Tuesday, June 20, 2017

Hi, Cindy

It's a special moment when a storm first earns its name.
The storm system churning in the Gulf of Mexico has officially been named Tropical Storm Cindy, the National Hurricane Center said in an update issued around 12:40 p.m. Tuesday (June 20). Cindy is the third named storm of the 2017 hurricane season, which forecasters predict could be more active than usual.
It's a solemn event; a rite of passage. This tradition by which professional scientists, news media, elected leaders, and, really, society at large agree that it's perfectly normal to anthropomorphize a potentially dangerous weather anomaly is a mystery that demands only the utmost seriousness of mind.

Do not taunt Cindy lest you invite her wrath, basically. That seems logical. Hard to believe so many TV weathermen are climate change deniers.

Also we should think about Cindy's feelings.
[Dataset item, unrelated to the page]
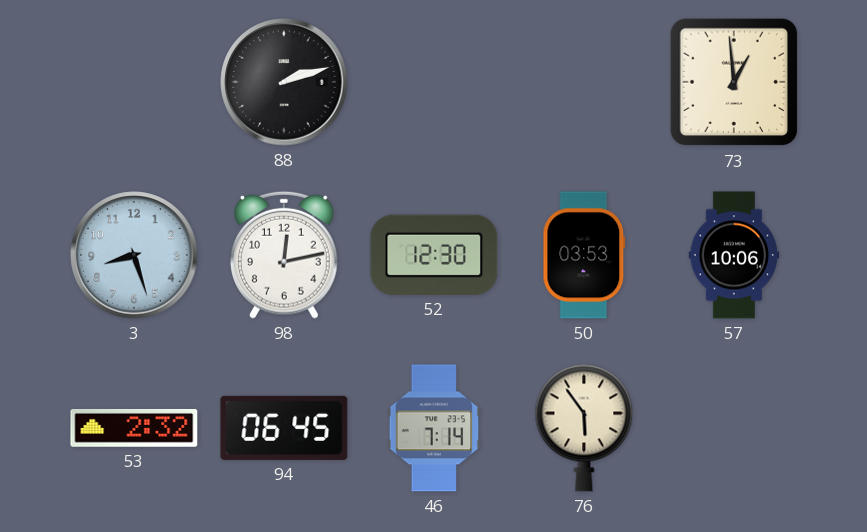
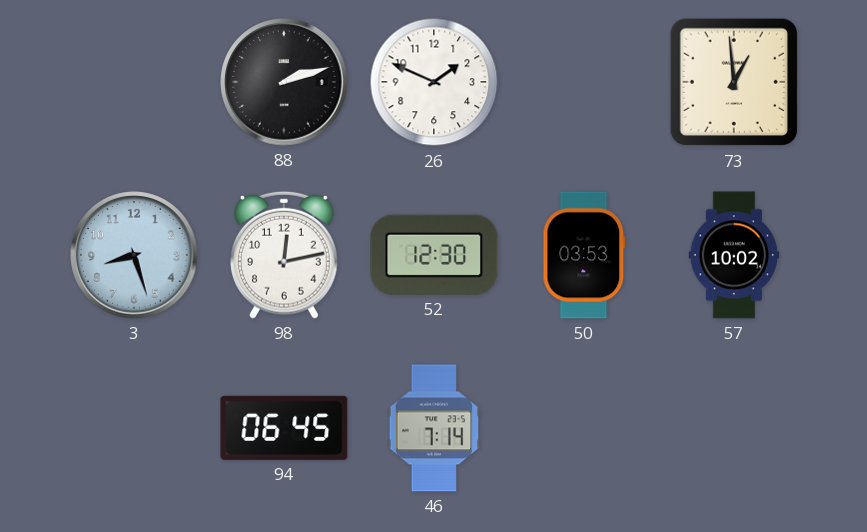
26: none -> 1:49
57: 10:06 -> 10:02
53: 2:32 -> none
76: 5:54 -> none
This is her time to enjoy herself in her full glory before she smashes herself to death on one of our shores later this week.  Not all Cindys get this opportunity.  Some of us are so old now we remember the last Cindy to come this way in 2005. She wasn't actually given a name until a day or two after she was already gone.  I remember going in to work the next day and talking to everyone about how surprised we were at the strength of the wind the night before.  What we thought was going to be just a lot of rain from "Tropical Storm Cindy" had blown up into a hurricane overnight.  And then she was gone before we even knew her real name.
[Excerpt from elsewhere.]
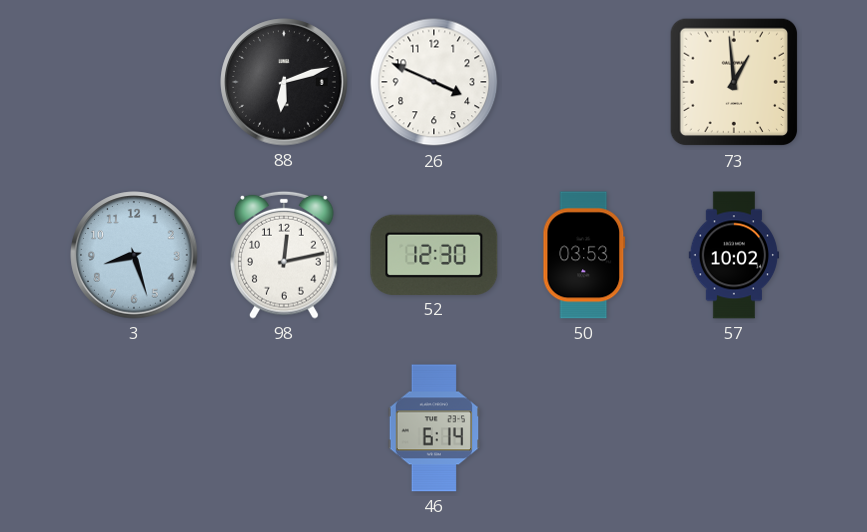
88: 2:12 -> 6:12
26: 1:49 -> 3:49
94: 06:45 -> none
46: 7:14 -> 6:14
This year's Cindy isn't expected to do that either. As of right now it's projected to head off to Houston by, probably, Thursday. But I'm sitting here watching this radar loop and I don't see it making that westerly jog just yet. In any case, Southeast Louisiana is going to see a great deal of rain and coastal flooding even if the current track holds.
RAINFALL:  Cindy is expected to produce total rain accumulations of
6 to 9 inches with isolated maximum amounts of 12 inches over
southeastern Louisiana, southern Mississippi, southern Alabama, and
the Florida Panhandle through Thursday. Rainfall amounts of 3 to 5
inches with isolated maximum amounts of 6 inches can be expected
farther west across southwest Louisiana into southeast Texas through

STORM SURGE:  Inundation of 1 to 3 feet above ground level is
possible along the coast in portions of the Tropical Storm Warning
So, you know, Carl and Mitch and the 500 people behind Mitch's podium are kinda right. But just because a storm is worth taking seriously doesn't mean we can't also laugh at it.  Certainly we can laugh at them, anyway.